Cette période m’a permis de réfléchir grandement à la crise environnementale, mais aussi à la suite de ma carrière. J’ai d’ailleurs pris le temps de poursuivre certains travaux en lien avec ma maîtrise avec l’idée en tête de revenir, un jour, peut-être, qui sait, aux études doctorales…

À mon retour au Québec, j’ai été recruté dans une compagnie d’assurance canadienne, pour me joindre à une équipe spécialisée sur la modélisation des risques hydrométéorologiques. Le gros de mon travail a été de modéliser les impacts économiques des changements climatiques pour des phénomènes naturels comme les inondations, les orages, les tempêtes de neige et les ouragans. J’ai été responsable de plusieurs projets et j’ai supervisé des stagiaires Mitacs, ce qui m’a reconnecté avec le monde de la recherche.

« Cet emploi m’a aussi appris à utiliser la science pour résoudre des problématiques concrètes pour les entreprises, confrontées elles aussi aux impacts des changements climatiques. »

Jérémie Boudreault


Le retour au doctorat en changements climatiques (2021 — )

Avec la pandémie de COVID-19 qui ne finissait plus de finir, j’ai eu le désir d’apporter mon bagage multidisciplinaire aux problématiques en santé, mais pour une autre crise : celle des changements climatiques. J’ai donc recontacté mon mentor, le professeur Fateh Chebana, et mis en œuvre un projet novateur sur les impacts économiques des changements climatiques en santé, plus particulièrement les vagues de chaleur.

Je me suis inscrit au programme de doctorat sur mesure de l’INRS, ce qui m’a permis de choisir mon propre cheminement combinant la science des données, la santé environnementale et les changements climatiques.

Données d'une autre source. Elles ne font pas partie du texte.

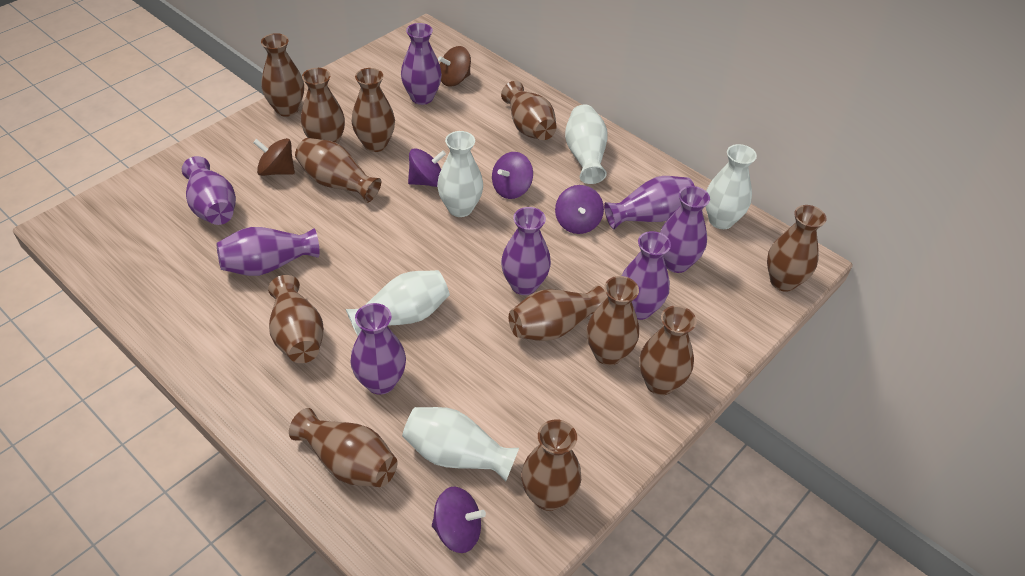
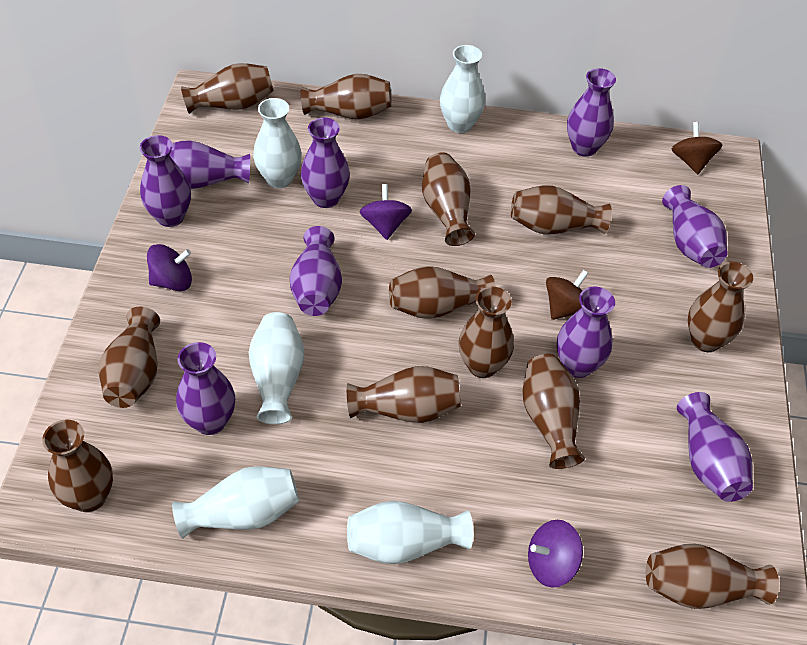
purple spinning top: 4 -> 3
purple vase: 8 -> 9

Pour ce projet, je peux compter sur l’aide précieuse de ma codirectrice, Céline Campagna, chercheuse d’établissement en santé et changements climatiques à l’Institut national de santé publique du Québec (INSPQ) et professeure associée à l’INRS.

Depuis mon retour à l’INRS, je m’implique activement au sein du Comité Vert du 490, sur le campus de Québec. Nous avons récemment obtenu un financement de 10 000 $ de l’INRS et de 5 000 $ du Gouvernement du Québec, afin de mettre en œuvre des initiatives de réduction des matières résiduelles à l’INRS. Une manière bien concrète de participer à la lutte climatique !

Comme vous l’aurez constaté, la cause environnementale transcende tout mon parcours universitaire et professionnel. Mon changement de domaine après le baccalauréat, puis ma maîtrise, mon année sabbatique, mon blogue et mon passage en entreprise m’ont permis de me retrouver sur le chemin du doctorat. Ces recherches sur les conséquences économiques des changements climatiques en santé, avec des approches de la science des données, s’inscrivent dans la continuité de tous mes projets des dernières années : travailler sur des problématiques environnementales concrètes et participer à la lutte aux changements climatiques par la recherche.